**Given problem 1:** In the book note on George Washington, reproduce everything from "Atlas Books (HarperCollins), 2005, 125" down to "the First Amendment.".

JohGeor 05-8-150

GEORGE WASHINGTON

The Founding Father

 

 

Paul Johnson

Atlas Books (HarperCollins), 2005, 125 pp., ISBN 0-06-075365-X

 

Paul Johnson, the celebrated historian, has written at least nine other significant historical books.  According to the author, George Washington is the best-documented figure in the entire eighteenth century.  I simply wanted to document Paul Johnson’s understanding of George Washington’s position on the First Amendment.

 

[Regarding the bill of rights] (The full text below is a direct quote.)

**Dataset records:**
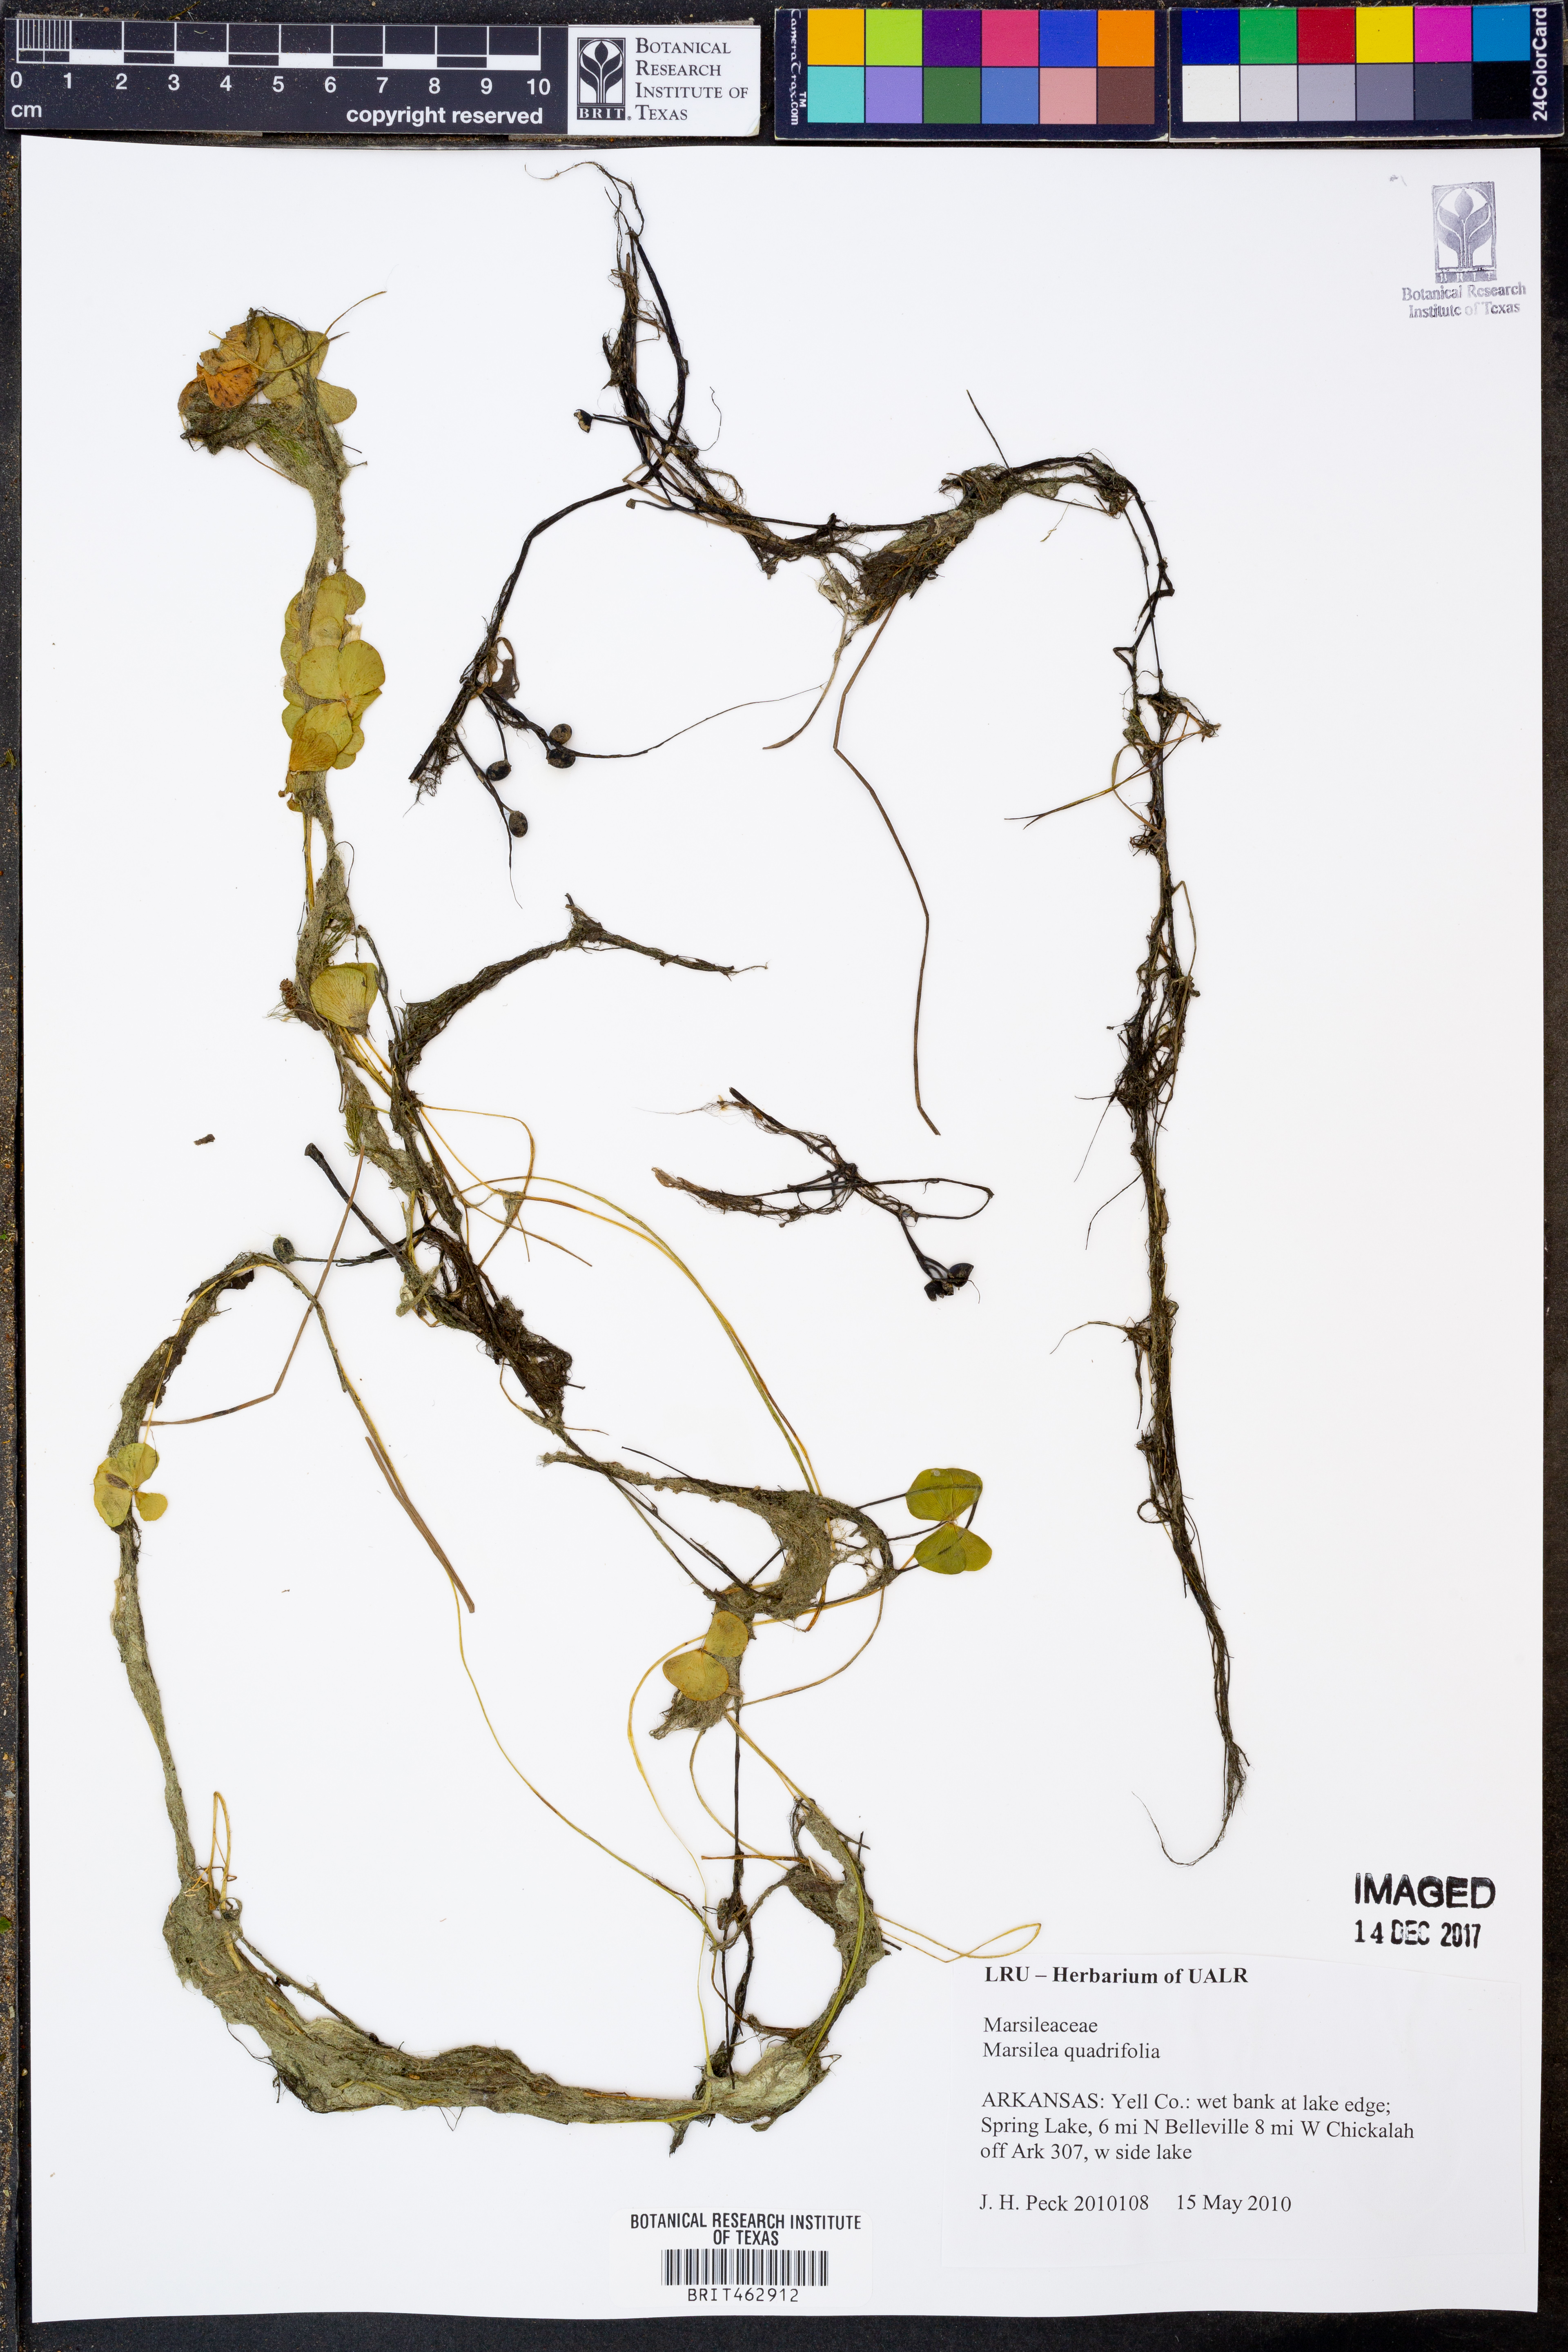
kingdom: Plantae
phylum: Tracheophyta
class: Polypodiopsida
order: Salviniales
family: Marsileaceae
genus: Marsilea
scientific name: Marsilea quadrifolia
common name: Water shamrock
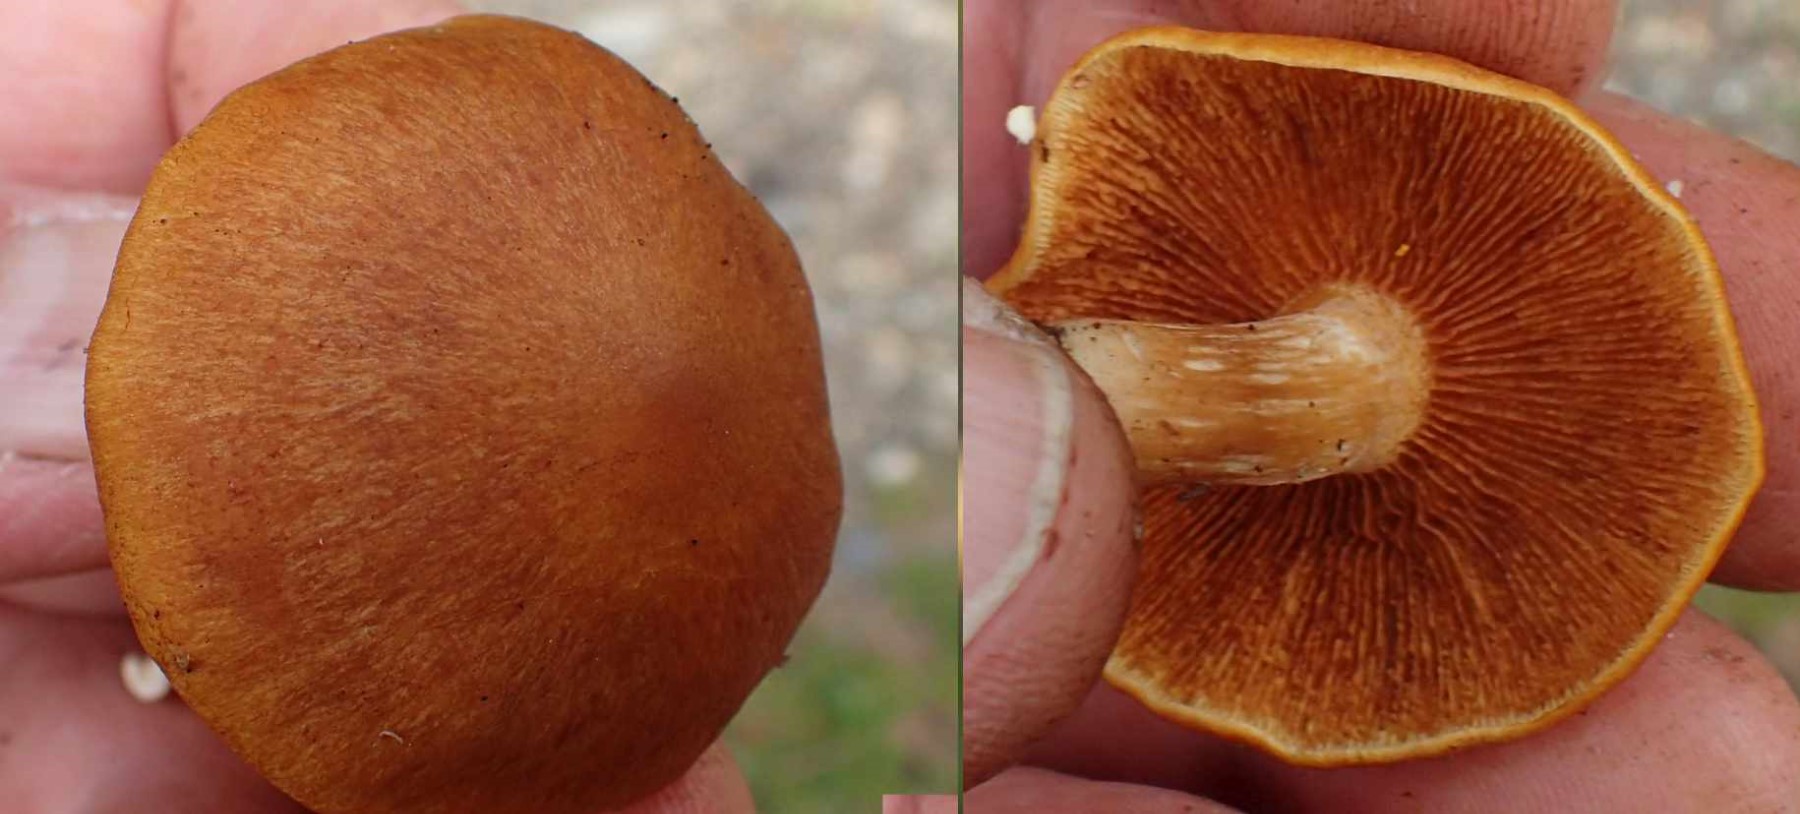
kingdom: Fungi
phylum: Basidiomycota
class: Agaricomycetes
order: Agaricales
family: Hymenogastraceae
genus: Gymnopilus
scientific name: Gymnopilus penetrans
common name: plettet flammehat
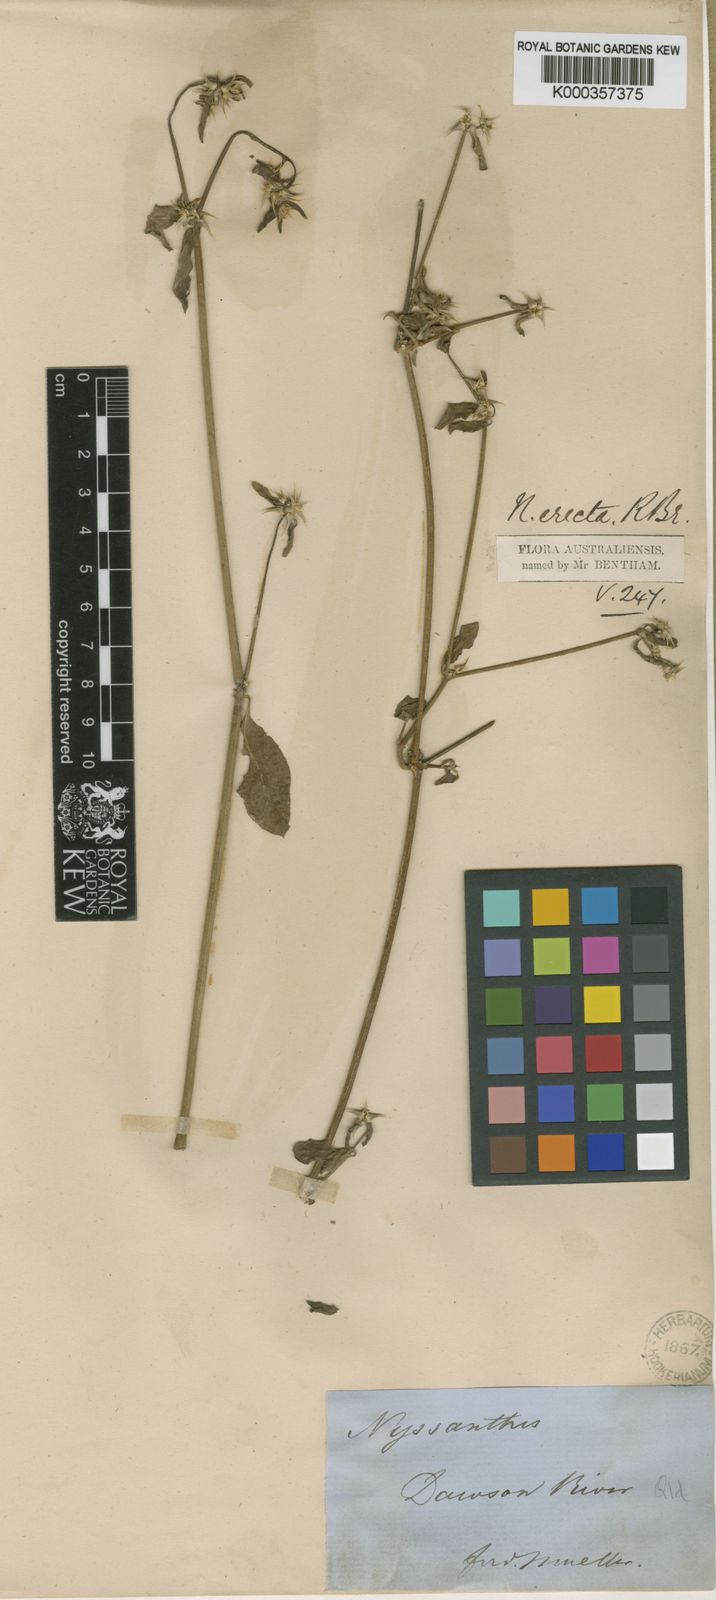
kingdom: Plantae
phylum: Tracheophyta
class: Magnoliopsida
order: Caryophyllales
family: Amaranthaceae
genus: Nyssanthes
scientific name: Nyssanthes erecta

**Given problem 2:** Write out everything in the records from the line containing "common name: plettet flammehat" down to the end of the records, leaving out the pictures.

**Exercise result 1:**
Atlas Books (HarperCollins), 2005, 125 pp., ISBN 0-06-075365-X

 

Paul Johnson, the celebrated historian, has written at least nine other significant historical books.  According to the author, George Washington is the best-documented figure in the entire eighteenth century.  I simply wanted to document Paul Johnson’s understanding of George Washington’s position on the First Amendment.

**Exercise result 2:**
common name: plettet flammehat
kingdom: Plantae
phylum: Tracheophyta
class: Magnoliopsida
order: Caryophyllales
family: Amaranthaceae
genus: Nyssanthes
scientific name: Nyssanthes erecta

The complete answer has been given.